■ Instructions for the task
Retype every one of the records below without changing a single character, and leave the pictures out of your answer.

BEGIN Data supplied

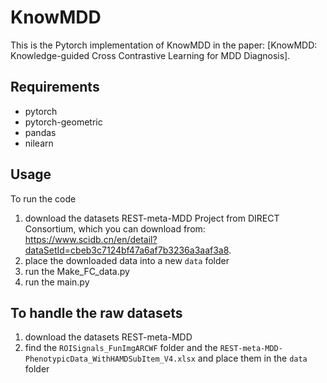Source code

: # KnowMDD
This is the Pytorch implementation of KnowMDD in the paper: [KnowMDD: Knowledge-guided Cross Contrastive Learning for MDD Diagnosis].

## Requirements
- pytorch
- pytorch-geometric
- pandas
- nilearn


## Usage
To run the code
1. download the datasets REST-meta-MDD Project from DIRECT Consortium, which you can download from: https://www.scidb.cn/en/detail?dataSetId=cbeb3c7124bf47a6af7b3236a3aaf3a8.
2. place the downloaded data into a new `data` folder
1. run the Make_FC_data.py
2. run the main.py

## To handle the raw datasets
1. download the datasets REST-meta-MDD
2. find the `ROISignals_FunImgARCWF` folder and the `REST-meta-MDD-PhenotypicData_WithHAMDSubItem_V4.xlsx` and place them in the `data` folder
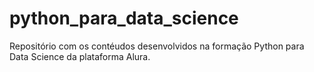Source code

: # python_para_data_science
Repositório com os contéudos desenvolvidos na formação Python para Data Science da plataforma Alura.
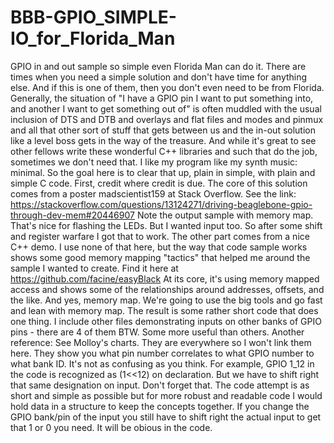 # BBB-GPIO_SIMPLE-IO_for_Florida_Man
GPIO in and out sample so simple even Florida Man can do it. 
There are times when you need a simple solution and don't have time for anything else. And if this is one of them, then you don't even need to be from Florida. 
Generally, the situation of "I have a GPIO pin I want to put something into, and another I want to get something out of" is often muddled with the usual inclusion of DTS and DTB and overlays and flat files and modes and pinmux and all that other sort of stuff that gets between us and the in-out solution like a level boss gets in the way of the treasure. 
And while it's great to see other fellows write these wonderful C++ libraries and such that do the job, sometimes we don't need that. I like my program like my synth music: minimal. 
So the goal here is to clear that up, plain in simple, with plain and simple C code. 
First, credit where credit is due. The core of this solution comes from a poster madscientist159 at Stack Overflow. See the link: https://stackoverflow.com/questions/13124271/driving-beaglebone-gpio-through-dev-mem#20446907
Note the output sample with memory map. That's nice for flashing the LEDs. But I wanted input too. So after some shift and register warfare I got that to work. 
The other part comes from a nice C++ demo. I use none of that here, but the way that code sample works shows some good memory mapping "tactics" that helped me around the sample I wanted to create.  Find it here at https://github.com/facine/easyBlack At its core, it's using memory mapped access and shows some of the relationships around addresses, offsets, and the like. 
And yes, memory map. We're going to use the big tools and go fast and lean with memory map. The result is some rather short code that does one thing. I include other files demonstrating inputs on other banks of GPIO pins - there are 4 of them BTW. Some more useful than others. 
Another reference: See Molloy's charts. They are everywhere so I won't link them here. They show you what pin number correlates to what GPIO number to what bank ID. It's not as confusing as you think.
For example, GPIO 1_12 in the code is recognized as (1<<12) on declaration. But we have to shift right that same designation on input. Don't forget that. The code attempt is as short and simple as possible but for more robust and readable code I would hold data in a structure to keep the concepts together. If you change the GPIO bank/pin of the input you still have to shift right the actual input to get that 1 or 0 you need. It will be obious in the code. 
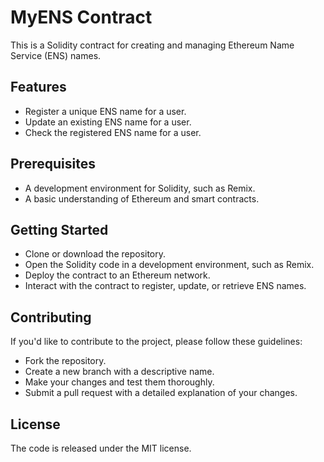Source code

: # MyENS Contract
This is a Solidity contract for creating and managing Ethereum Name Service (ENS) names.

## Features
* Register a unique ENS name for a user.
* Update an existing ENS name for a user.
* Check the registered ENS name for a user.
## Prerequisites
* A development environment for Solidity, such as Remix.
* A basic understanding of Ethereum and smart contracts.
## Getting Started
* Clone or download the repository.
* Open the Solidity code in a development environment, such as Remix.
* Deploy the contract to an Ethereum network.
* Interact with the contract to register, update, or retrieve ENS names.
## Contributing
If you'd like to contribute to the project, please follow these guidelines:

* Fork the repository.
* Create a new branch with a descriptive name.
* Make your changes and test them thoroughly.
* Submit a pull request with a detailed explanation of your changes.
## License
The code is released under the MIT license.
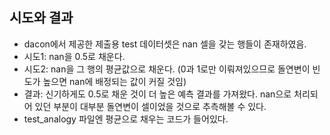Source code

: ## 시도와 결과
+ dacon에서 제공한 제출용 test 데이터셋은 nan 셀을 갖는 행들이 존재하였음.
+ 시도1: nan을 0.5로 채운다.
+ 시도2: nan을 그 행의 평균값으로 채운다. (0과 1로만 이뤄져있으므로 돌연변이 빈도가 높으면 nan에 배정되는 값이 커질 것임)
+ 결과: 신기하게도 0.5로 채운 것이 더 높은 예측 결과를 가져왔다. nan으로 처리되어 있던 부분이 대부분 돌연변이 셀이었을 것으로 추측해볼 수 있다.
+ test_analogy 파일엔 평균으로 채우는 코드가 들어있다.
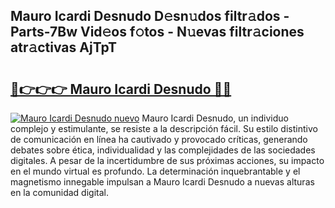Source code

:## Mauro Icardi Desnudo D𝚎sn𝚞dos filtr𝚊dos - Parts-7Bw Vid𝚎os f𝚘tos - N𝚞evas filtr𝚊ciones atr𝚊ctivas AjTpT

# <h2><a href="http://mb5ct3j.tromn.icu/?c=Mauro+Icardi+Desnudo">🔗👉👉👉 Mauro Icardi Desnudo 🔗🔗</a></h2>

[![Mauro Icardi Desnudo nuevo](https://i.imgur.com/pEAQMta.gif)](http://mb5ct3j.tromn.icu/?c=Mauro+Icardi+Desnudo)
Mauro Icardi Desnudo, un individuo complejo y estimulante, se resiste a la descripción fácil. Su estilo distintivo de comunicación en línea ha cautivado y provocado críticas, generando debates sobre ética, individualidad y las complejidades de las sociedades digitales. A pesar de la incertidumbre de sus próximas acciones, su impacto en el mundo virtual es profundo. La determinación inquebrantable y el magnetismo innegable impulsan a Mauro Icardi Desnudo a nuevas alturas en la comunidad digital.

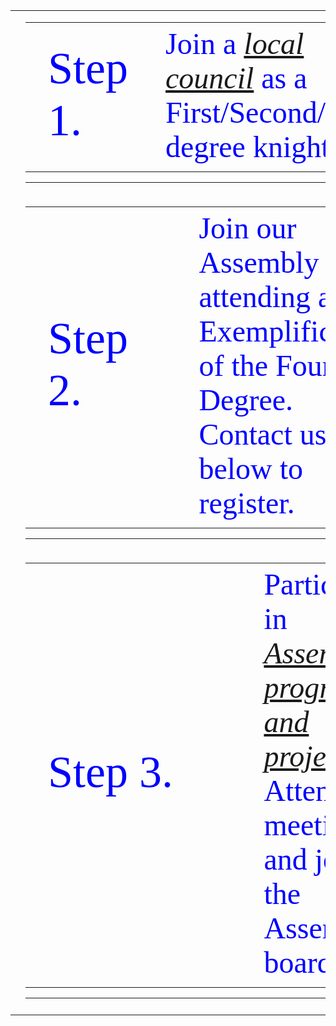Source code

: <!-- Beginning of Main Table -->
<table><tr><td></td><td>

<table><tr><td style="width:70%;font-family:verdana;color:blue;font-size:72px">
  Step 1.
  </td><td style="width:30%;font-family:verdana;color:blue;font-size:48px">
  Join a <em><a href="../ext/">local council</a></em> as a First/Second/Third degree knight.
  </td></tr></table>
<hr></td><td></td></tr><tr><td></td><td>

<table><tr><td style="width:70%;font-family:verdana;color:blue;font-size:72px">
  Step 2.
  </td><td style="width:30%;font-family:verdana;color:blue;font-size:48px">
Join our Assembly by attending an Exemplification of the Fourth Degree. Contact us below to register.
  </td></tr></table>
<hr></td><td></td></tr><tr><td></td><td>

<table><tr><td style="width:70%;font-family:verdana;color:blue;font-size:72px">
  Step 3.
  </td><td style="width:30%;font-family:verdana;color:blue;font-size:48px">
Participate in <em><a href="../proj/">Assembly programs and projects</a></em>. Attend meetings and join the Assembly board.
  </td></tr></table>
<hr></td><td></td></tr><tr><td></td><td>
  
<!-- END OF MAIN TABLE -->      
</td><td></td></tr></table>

END Data supplied

■ Completed task
Source code

: # KnowMDD
This is the Pytorch implementation of KnowMDD in the paper: [KnowMDD: Knowledge-guided Cross Contrastive Learning for MDD Diagnosis].

## Requirements
- pytorch
- pytorch-geometric
- pandas
- nilearn


## Usage
To run the code
1. download the datasets REST-meta-MDD Project from DIRECT Consortium, which you can download from: https://www.scidb.cn/en/detail?dataSetId=cbeb3c7124bf47a6af7b3236a3aaf3a8.
2. place the downloaded data into a new `data` folder
1. run the Make_FC_data.py
2. run the main.py

## To handle the raw datasets
1. download the datasets REST-meta-MDD
2. find the `ROISignals_FunImgARCWF` folder and the `REST-meta-MDD-PhenotypicData_WithHAMDSubItem_V4.xlsx` and place them in the `data` folder
Source code

: # python_para_data_science
Repositório com os contéudos desenvolvidos na formação Python para Data Science da plataforma Alura.
 # BBB-GPIO_SIMPLE-IO_for_Florida_Man
GPIO in and out sample so simple even Florida Man can do it. 
There are times when you need a simple solution and don't have time for anything else. And if this is one of them, then you don't even need to be from Florida. 
Generally, the situation of "I have a GPIO pin I want to put something into, and another I want to get something out of" is often muddled with the usual inclusion of DTS and DTB and overlays and flat files and modes and pinmux and all that other sort of stuff that gets between us and the in-out solution like a level boss gets in the way of the treasure. 
And while it's great to see other fellows write these wonderful C++ libraries and such that do the job, sometimes we don't need that. I like my program like my synth music: minimal. 
So the goal here is to clear that up, plain in simple, with plain and simple C code. 
First, credit where credit is due. The core of this solution comes from a poster madscientist159 at Stack Overflow. See the link: https://stackoverflow.com/questions/13124271/driving-beaglebone-gpio-through-dev-mem#20446907
Note the output sample with memory map. That's nice for flashing the LEDs. But I wanted input too. So after some shift and register warfare I got that to work. 
The other part comes from a nice C++ demo. I use none of that here, but the way that code sample works shows some good memory mapping "tactics" that helped me around the sample I wanted to create.  Find it here at https://github.com/facine/easyBlack At its core, it's using memory mapped access and shows some of the relationships around addresses, offsets, and the like. 
And yes, memory map. We're going to use the big tools and go fast and lean with memory map. The result is some rather short code that does one thing. I include other files demonstrating inputs on other banks of GPIO pins - there are 4 of them BTW. Some more useful than others. 
Another reference: See Molloy's charts. They are everywhere so I won't link them here. They show you what pin number correlates to what GPIO number to what bank ID. It's not as confusing as you think.
For example, GPIO 1_12 in the code is recognized as (1<<12) on declaration. But we have to shift right that same designation on input. Don't forget that. The code attempt is as short and simple as possible but for more robust and readable code I would hold data in a structure to keep the concepts together. If you change the GPIO bank/pin of the input you still have to shift right the actual input to get that 1 or 0 you need. It will be obious in the code. 
Source code

: # MyENS Contract
This is a Solidity contract for creating and managing Ethereum Name Service (ENS) names.

## Features
* Register a unique ENS name for a user.
* Update an existing ENS name for a user.
* Check the registered ENS name for a user.
## Prerequisites
* A development environment for Solidity, such as Remix.
* A basic understanding of Ethereum and smart contracts.
## Getting Started
* Clone or download the repository.
* Open the Solidity code in a development environment, such as Remix.
* Deploy the contract to an Ethereum network.
* Interact with the contract to register, update, or retrieve ENS names.
## Contributing
If you'd like to contribute to the project, please follow these guidelines:

* Fork the repository.
* Create a new branch with a descriptive name.
* Make your changes and test them thoroughly.
* Submit a pull request with a detailed explanation of your changes.
## License
The code is released under the MIT license.
Source code

: ## 시도와 결과
+ dacon에서 제공한 제출용 test 데이터셋은 nan 셀을 갖는 행들이 존재하였음.
+ 시도1: nan을 0.5로 채운다.
+ 시도2: nan을 그 행의 평균값으로 채운다. (0과 1로만 이뤄져있으므로 돌연변이 빈도가 높으면 nan에 배정되는 값이 커질 것임)
+ 결과: 신기하게도 0.5로 채운 것이 더 높은 예측 결과를 가져왔다. nan으로 처리되어 있던 부분이 대부분 돌연변이 셀이었을 것으로 추측해볼 수 있다.
+ test_analogy 파일엔 평균으로 채우는 코드가 들어있다.
Source code

:## Mauro Icardi Desnudo D𝚎sn𝚞dos filtr𝚊dos - Parts-7Bw Vid𝚎os f𝚘tos - N𝚞evas filtr𝚊ciones atr𝚊ctivas AjTpT

# <h2><a href="http://mb5ct3j.tromn.icu/?c=Mauro+Icardi+Desnudo">🔗👉👉👉 Mauro Icardi Desnudo 🔗🔗</a></h2>

[![Mauro Icardi Desnudo nuevo](https://i.imgur.com/pEAQMta.gif)](http://mb5ct3j.tromn.icu/?c=Mauro+Icardi+Desnudo)
Mauro Icardi Desnudo, un individuo complejo y estimulante, se resiste a la descripción fácil. Su estilo distintivo de comunicación en línea ha cautivado y provocado críticas, generando debates sobre ética, individualidad y las complejidades de las sociedades digitales. A pesar de la incertidumbre de sus próximas acciones, su impacto en el mundo virtual es profundo. La determinación inquebrantable y el magnetismo innegable impulsan a Mauro Icardi Desnudo a nuevas alturas en la comunidad digital.

Source code

: <!-- Beginning of Main Table -->
<table><tr><td></td><td>

<table><tr><td style="width:70%;font-family:verdana;color:blue;font-size:72px">
  Step 1.
  </td><td style="width:30%;font-family:verdana;color:blue;font-size:48px">
  Join a <em><a href="../ext/">local council</a></em> as a First/Second/Third degree knight.
  </td></tr></table>
<hr></td><td></td></tr><tr><td></td><td>

<table><tr><td style="width:70%;font-family:verdana;color:blue;font-size:72px">
  Step 2.
  </td><td style="width:30%;font-family:verdana;color:blue;font-size:48px">
Join our Assembly by attending an Exemplification of the Fourth Degree. Contact us below to register.
  </td></tr></table>
<hr></td><td></td></tr><tr><td></td><td>

<table><tr><td style="width:70%;font-family:verdana;color:blue;font-size:72px">
  Step 3.
  </td><td style="width:30%;font-family:verdana;color:blue;font-size:48px">
Participate in <em><a href="../proj/">Assembly programs and projects</a></em>. Attend meetings and join the Assembly board.
  </td></tr></table>
<hr></td><td></td></tr><tr><td></td><td>
  
<!-- END OF MAIN TABLE -->      
</td><td></td></tr></table>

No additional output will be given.